To determine the feasibility, effectiveness, acceptability and cost effectiveness of a de-centralised approach to hepatitis C treatment using direct-acting antivirals (DAAs), with support from specialist liver services, in patients testing HCV RNA positive in two community-based clinics in Yangon and Mandalay, Myanmar.
This is an effectiveness-implementation hybrid trial. There are two study sites:
Thingangyun Key Population Service Centre (Burnet Institute, serving people who inject drugs primarily), No.63B, Ground Floor, Yadanar Thukha Street, Thingangyun Township, Yangon
Than Sitt Charity Liver Clinic – 1 Yangon (Myanmar Liver Foundation, serving general population), No.33-35, Ground Floor, Pathein Street, Sanchaung Township, Yangon
This study is funded by the Foundation of Innovative New Diagnostics (FIND).
Study inclusion criteria:
Study exclusion criteria:
Confirmed HCV RNA positive result (chronic HCV infection) prior to study recruitment
Treatment experienced (either DAA or pegylated interferon)
Active tuberculosis (if known active tuberculosis or as per symptom screening assessment)
Serious drug-drug interaction with sofosbuvir/daclatasvir, or a drug that the patient is unwilling or unable to stop taking
Patients with confirmed HCV RNA positive results will receive standard of care in Myanmar. This will involve receiving services provided through the government testing and treatment program or through philanthropic services providing testing and treatment.

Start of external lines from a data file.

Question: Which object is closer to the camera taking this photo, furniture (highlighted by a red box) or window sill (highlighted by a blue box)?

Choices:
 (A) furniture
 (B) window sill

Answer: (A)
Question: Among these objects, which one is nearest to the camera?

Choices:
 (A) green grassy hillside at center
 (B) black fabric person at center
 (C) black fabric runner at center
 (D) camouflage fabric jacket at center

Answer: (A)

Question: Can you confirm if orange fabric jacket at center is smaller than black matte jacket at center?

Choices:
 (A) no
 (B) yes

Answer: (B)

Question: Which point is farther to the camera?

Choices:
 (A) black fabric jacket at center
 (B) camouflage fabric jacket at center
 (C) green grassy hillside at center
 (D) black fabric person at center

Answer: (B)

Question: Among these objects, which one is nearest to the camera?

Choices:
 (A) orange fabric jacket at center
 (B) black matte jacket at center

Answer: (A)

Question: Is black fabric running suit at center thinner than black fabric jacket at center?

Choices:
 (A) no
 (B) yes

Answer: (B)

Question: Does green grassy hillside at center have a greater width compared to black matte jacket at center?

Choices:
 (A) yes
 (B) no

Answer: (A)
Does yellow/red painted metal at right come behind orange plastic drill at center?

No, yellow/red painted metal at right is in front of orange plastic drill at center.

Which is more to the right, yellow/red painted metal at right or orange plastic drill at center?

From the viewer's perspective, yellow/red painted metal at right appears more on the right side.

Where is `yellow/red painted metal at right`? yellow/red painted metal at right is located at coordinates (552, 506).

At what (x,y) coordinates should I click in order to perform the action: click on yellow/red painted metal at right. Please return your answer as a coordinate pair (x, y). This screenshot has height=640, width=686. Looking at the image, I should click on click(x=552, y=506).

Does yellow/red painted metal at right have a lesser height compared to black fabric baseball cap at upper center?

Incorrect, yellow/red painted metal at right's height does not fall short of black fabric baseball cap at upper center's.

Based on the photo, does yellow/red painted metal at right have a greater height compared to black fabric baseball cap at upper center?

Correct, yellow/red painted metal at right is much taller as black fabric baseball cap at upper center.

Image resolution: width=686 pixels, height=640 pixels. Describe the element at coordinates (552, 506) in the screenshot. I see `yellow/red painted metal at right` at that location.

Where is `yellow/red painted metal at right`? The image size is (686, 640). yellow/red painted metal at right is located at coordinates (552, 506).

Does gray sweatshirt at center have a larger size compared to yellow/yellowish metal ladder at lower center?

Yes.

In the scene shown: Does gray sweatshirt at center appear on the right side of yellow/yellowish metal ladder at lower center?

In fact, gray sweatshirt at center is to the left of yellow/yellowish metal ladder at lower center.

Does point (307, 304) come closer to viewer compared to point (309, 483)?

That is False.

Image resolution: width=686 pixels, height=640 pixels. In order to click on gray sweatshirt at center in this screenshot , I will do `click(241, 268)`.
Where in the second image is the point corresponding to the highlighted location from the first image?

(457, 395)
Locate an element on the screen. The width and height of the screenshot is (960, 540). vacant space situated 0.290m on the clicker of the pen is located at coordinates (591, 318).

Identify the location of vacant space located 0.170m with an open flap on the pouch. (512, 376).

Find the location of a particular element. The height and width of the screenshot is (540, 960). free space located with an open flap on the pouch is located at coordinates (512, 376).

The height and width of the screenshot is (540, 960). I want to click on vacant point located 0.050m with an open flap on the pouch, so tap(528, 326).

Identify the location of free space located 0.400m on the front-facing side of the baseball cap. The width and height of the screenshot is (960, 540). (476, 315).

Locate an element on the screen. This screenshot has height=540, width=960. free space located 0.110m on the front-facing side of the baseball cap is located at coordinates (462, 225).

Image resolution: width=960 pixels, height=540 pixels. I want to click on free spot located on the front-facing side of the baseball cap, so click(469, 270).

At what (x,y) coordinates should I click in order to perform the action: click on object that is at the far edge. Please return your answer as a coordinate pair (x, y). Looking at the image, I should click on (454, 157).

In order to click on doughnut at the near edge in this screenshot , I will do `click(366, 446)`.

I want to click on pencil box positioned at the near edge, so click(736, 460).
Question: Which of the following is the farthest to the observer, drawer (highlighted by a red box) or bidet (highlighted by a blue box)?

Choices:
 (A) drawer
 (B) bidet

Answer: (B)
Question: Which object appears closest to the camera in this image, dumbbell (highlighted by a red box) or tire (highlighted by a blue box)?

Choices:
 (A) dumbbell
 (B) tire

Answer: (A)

The study protocol, site-specific informed consent forms, recruitment materials, as well as any subsequent modifications, are approved by Department of Medical Research Institutional Review Board in Myanmar and Alfred Ethics Committee in Melbourne.
Written informed consent is obtained from every study participant.
The results will be submitted for publication in peer-reviewed journals and abstracts submitted for relevant conference presentations. No identifying information from study participants will be included in any publications, reports or presentations. Results presented will only contain aggregate data.
The results of this study will inform any potential scale-up of community-based primary care provision of hepatitis C services in Myanmar and other resource-constrained settings. Preliminary results of the first 250 participants recruited were presented at INHSU Conference in September 2019 with poster available online.
Image: A counselor chats with clients outside the Burnet Institute Thingangyun Clinic
- January 2019 – September 2020
- The findings of CT2 were presented at the INHSU 2019 and APASL 2020 conferences.
- CT2 study protocol paper has been accepted for publication at the peer-review journal JMIR.